Cyberattacks and risk management were analyzed in a recent InformationWeek report. When asked, 18% of respondents report cyberattacks threatened or disrupted their business. Severe weather or natural disaster (15%) and internal failure or failure of an internal system (12%) were also high on the list.
The research shows that 39% of respondents allocate less than 10% of their annual IT budget to cybersecurity. The investment is split between defense (70%), such as technologies and talent expenditures, and rebound (30%), like business continuity, disaster recovery, data backups, cyber insurance and ransom money.
More than half of respondents (51%) said their companies did not experience a significant disruption of any kind. It’s unclear what percentage of respondents may have been lucky and what percentage benefited from as end-user training (62%); identity and access management (58%); encryption (58%); endpoint detection and response (57%) and physical security controls (54%).

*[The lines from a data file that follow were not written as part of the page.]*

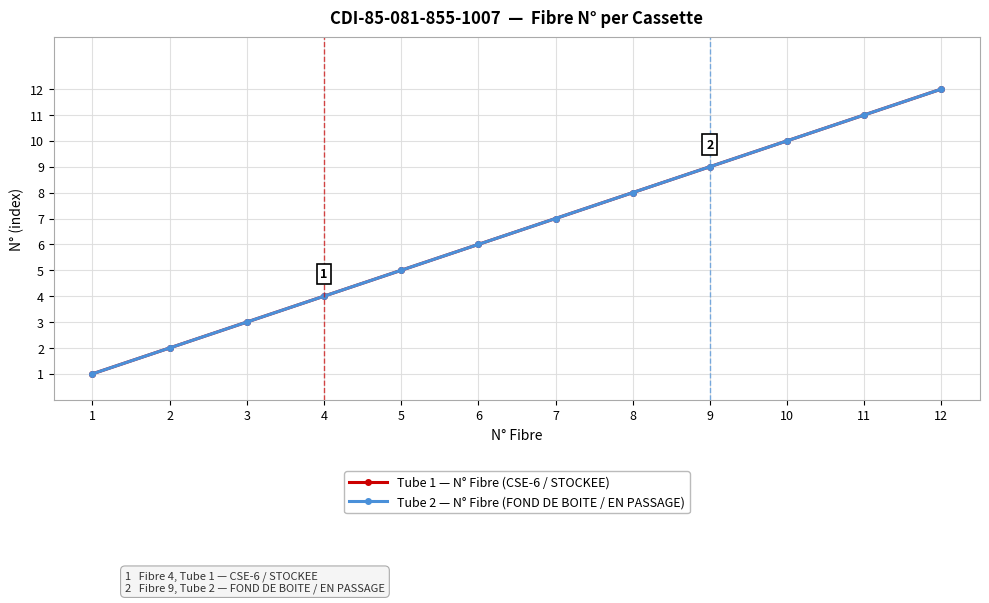

Does the chart display data point markers on the line(s)?

Yes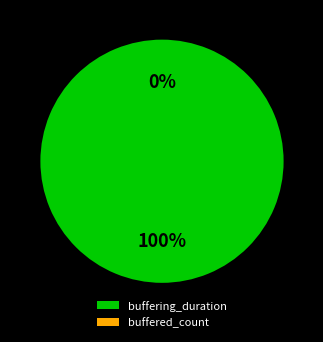

What is the change in value from buffering_duration to buffered_count?

-2840601726365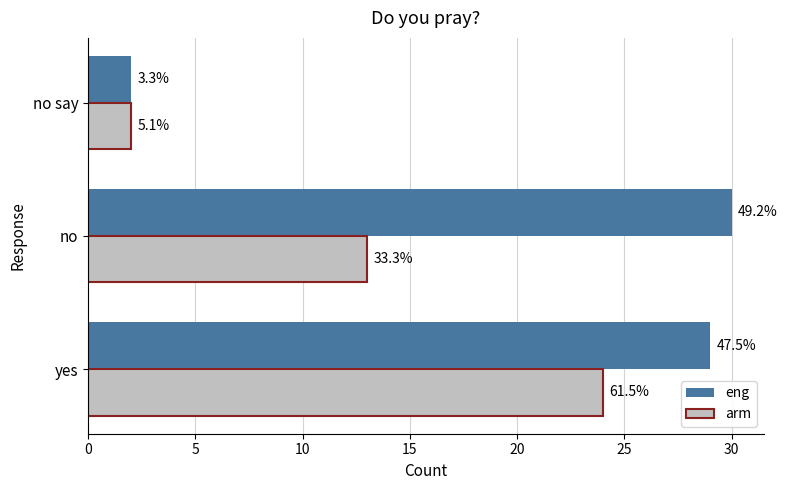

What are all the series names shown in the legend?

eng, arm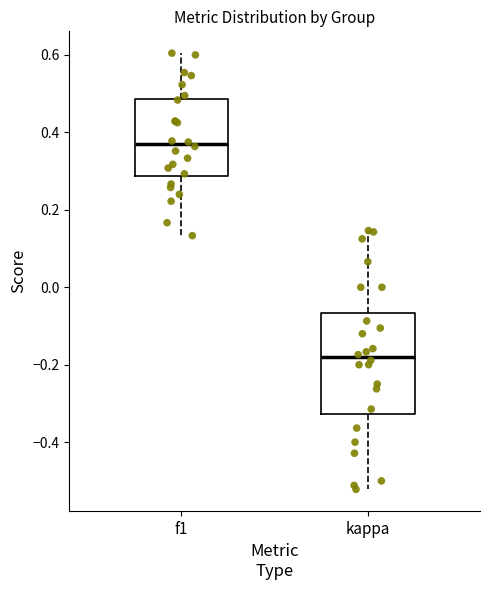

Reading left to right, transcribe this box plot: for each box, give where its median line is, the range the box spans, and where its two whiskers end, as read against the y-axis. The values are not printed on the chart, so give them approximately, as read against the axis.

f1: median 0.36, box 0.28 to 0.48, whiskers 0.14 to 0.60
kappa: median -0.18, box -0.32 to -0.06, whiskers -0.52 to 0.14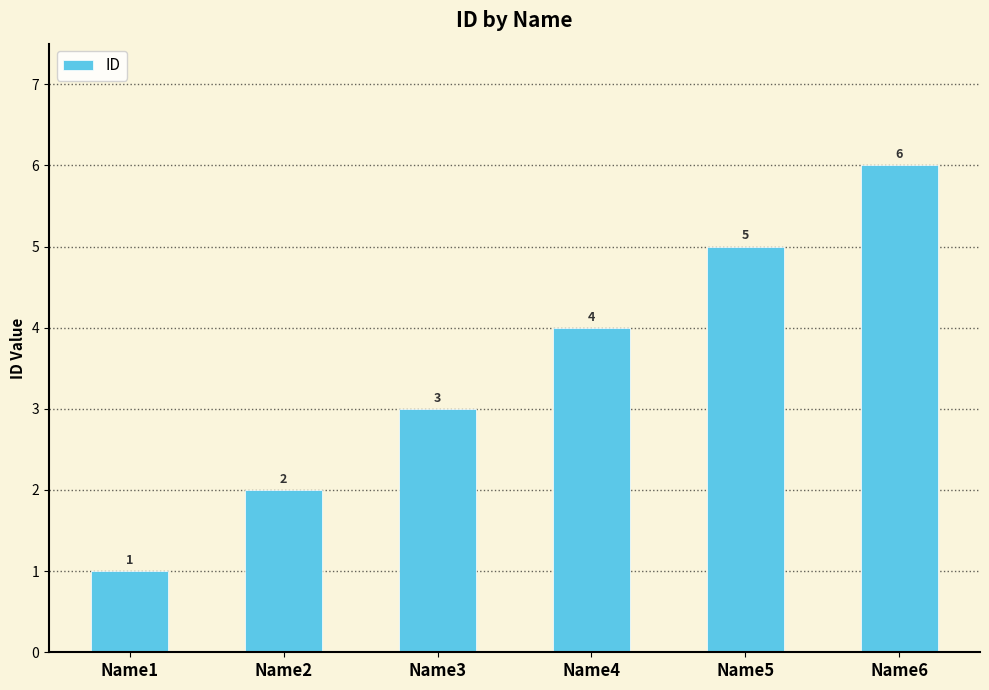

What is the value of the 2nd bar from the left?

2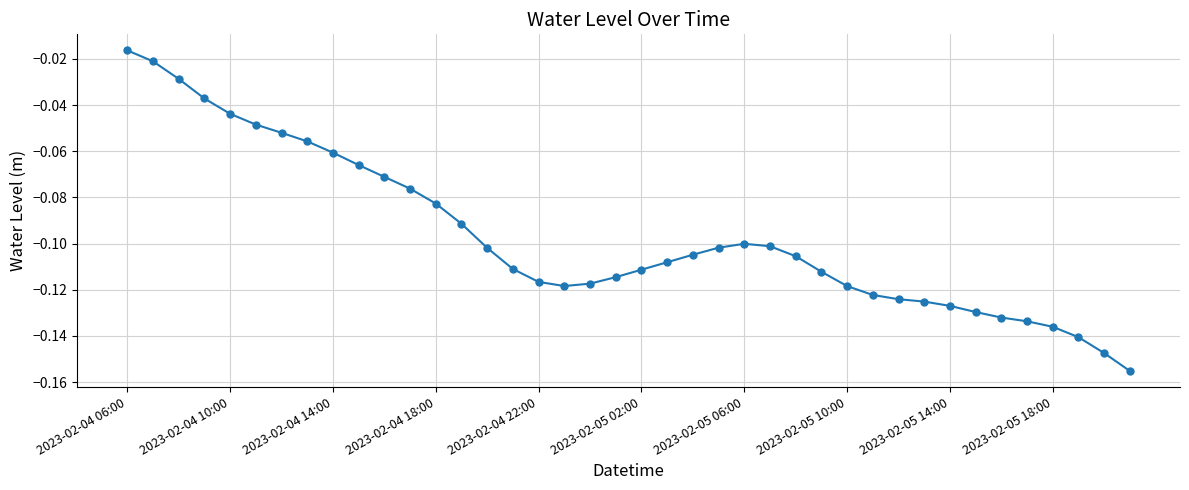

True or false: there are more than 0 points higher than both neighbors.

True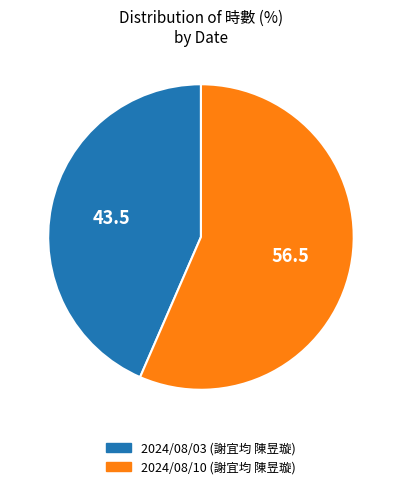

Is the sum of 2024/08/10 (謝宜均 陳昱璇) and 2024/08/03 (謝宜均 陳昱璇) greater than half?

Yes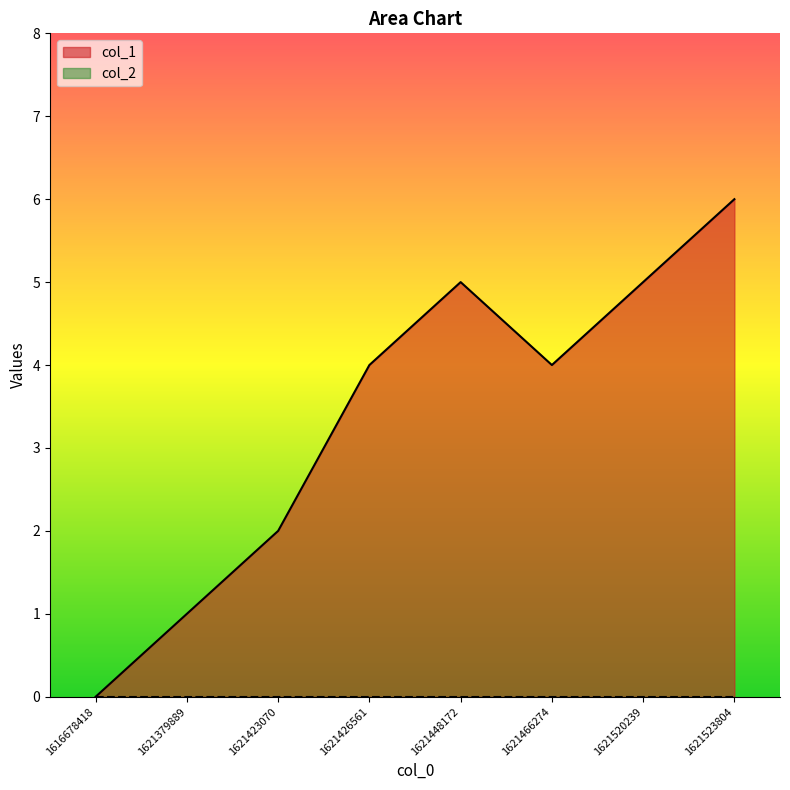

What is the sum of all values?

27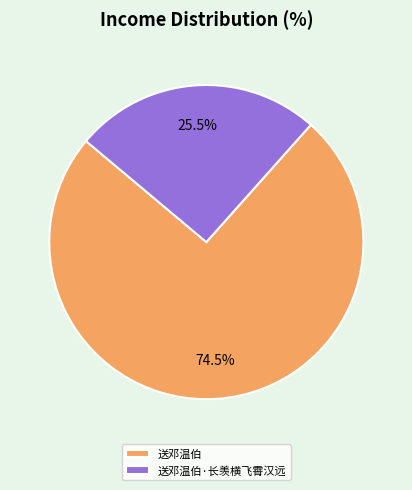

To the nearest percent, what is the combined percentage of 送邓温伯 and 送邓温伯·长羡横飞霄汉远?

100%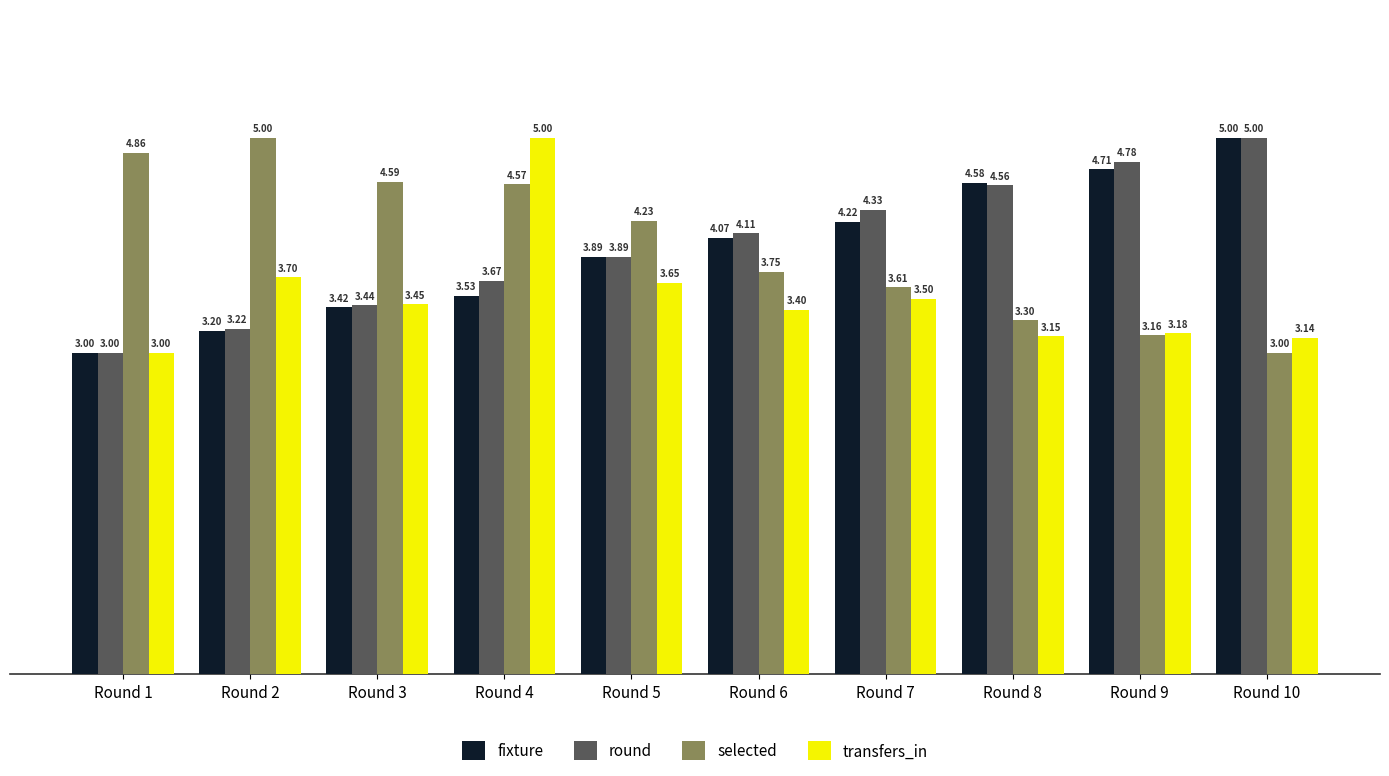

Between Round 2 and Round 3, which series saw the biggest shift?

selected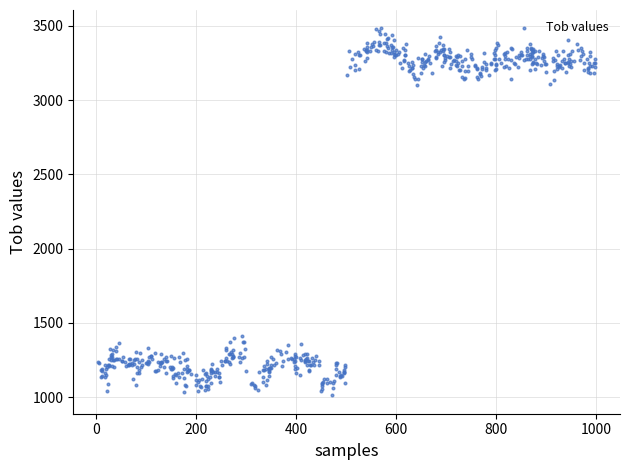

What is the range of Y values (max minus min)?

2469.1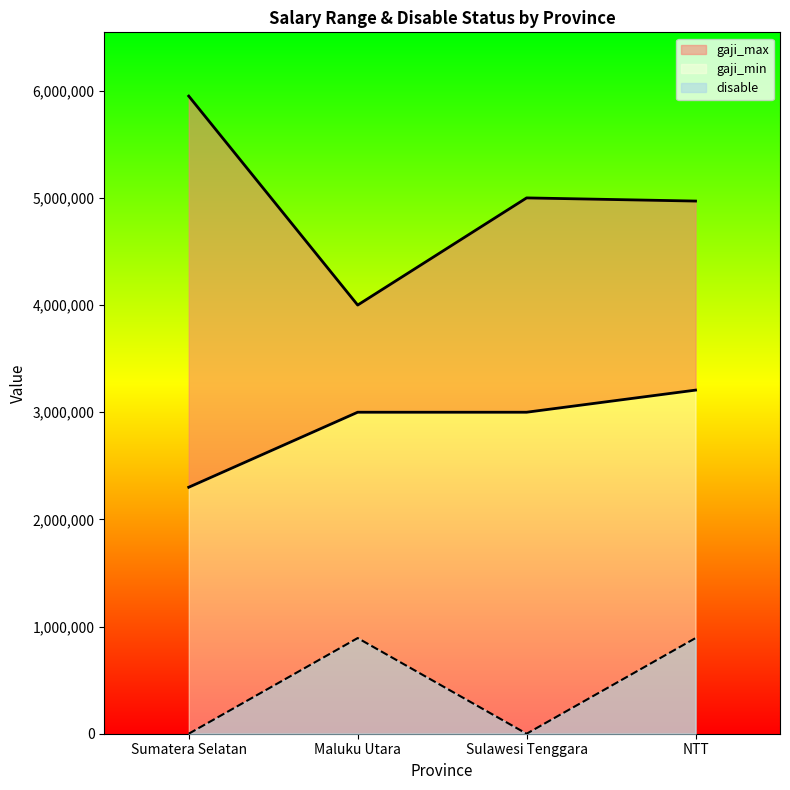

At which category does gaji_max reach its first local valley?

Maluku Utara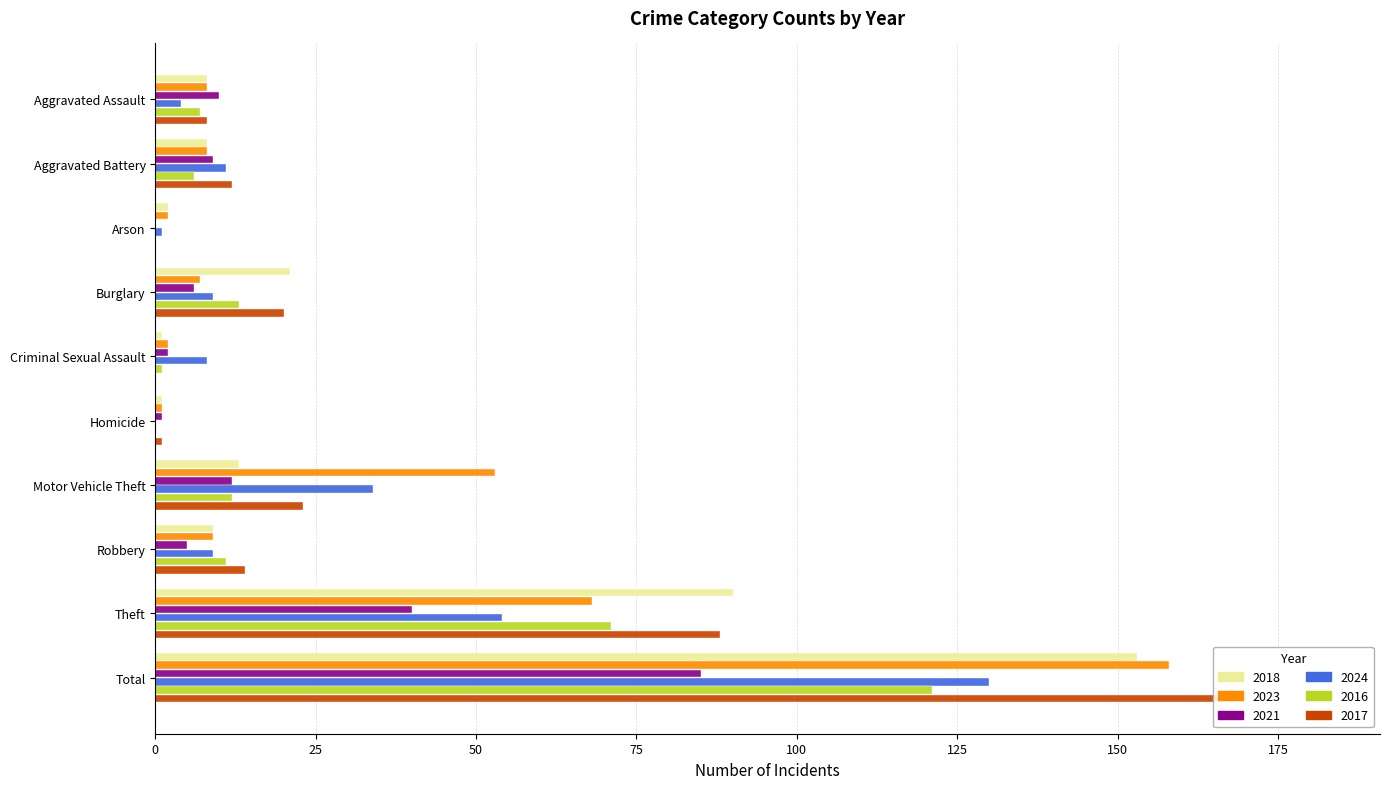

What is the total value across all series at Aggravated Battery?

54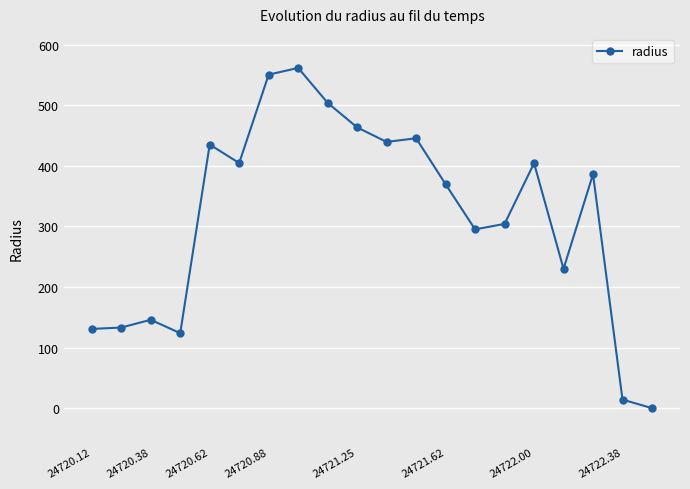

How many values are below 386?

10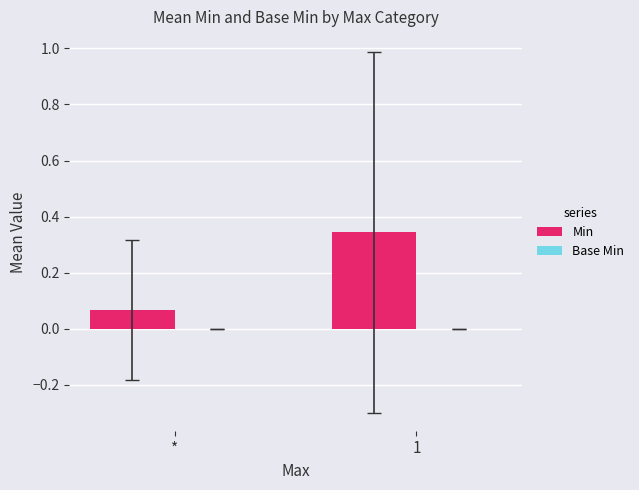

At which label is the value closest to 0?

*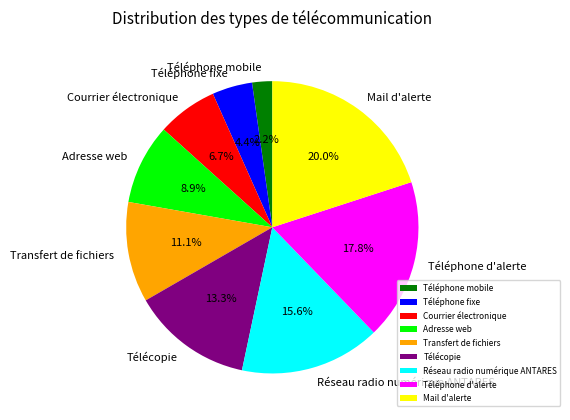

Does Adresse web account for over 50% of the chart?

No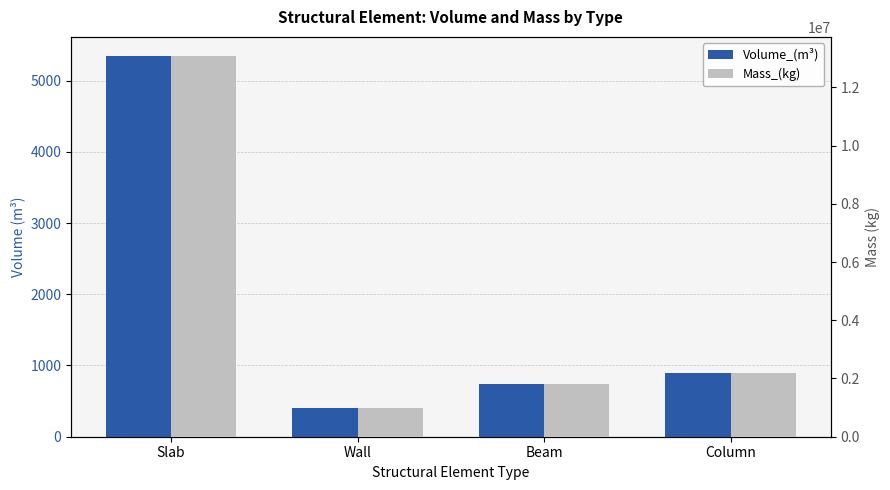

What are all the series names shown in the legend?

Volume_(m^3), Mass_(kg)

Nearly one quarter (23%) of companies surveyed have either never conducted tests or are unsure if their teams have tested with tabletop exercises or other measures. Backups top the list of tools and procedures used by respondents (69%). Half of respondents (50%) report they include misconfigurations in their cyber resilience plans, and 43% include planning for severe weather events.
Nearly half of companies (46%) reported carrying cyber liability insurance either as a standalone policy or as a rider on a larger business insurance policy. Of those with cyber insurance, 84% believe the protection is worth the expense.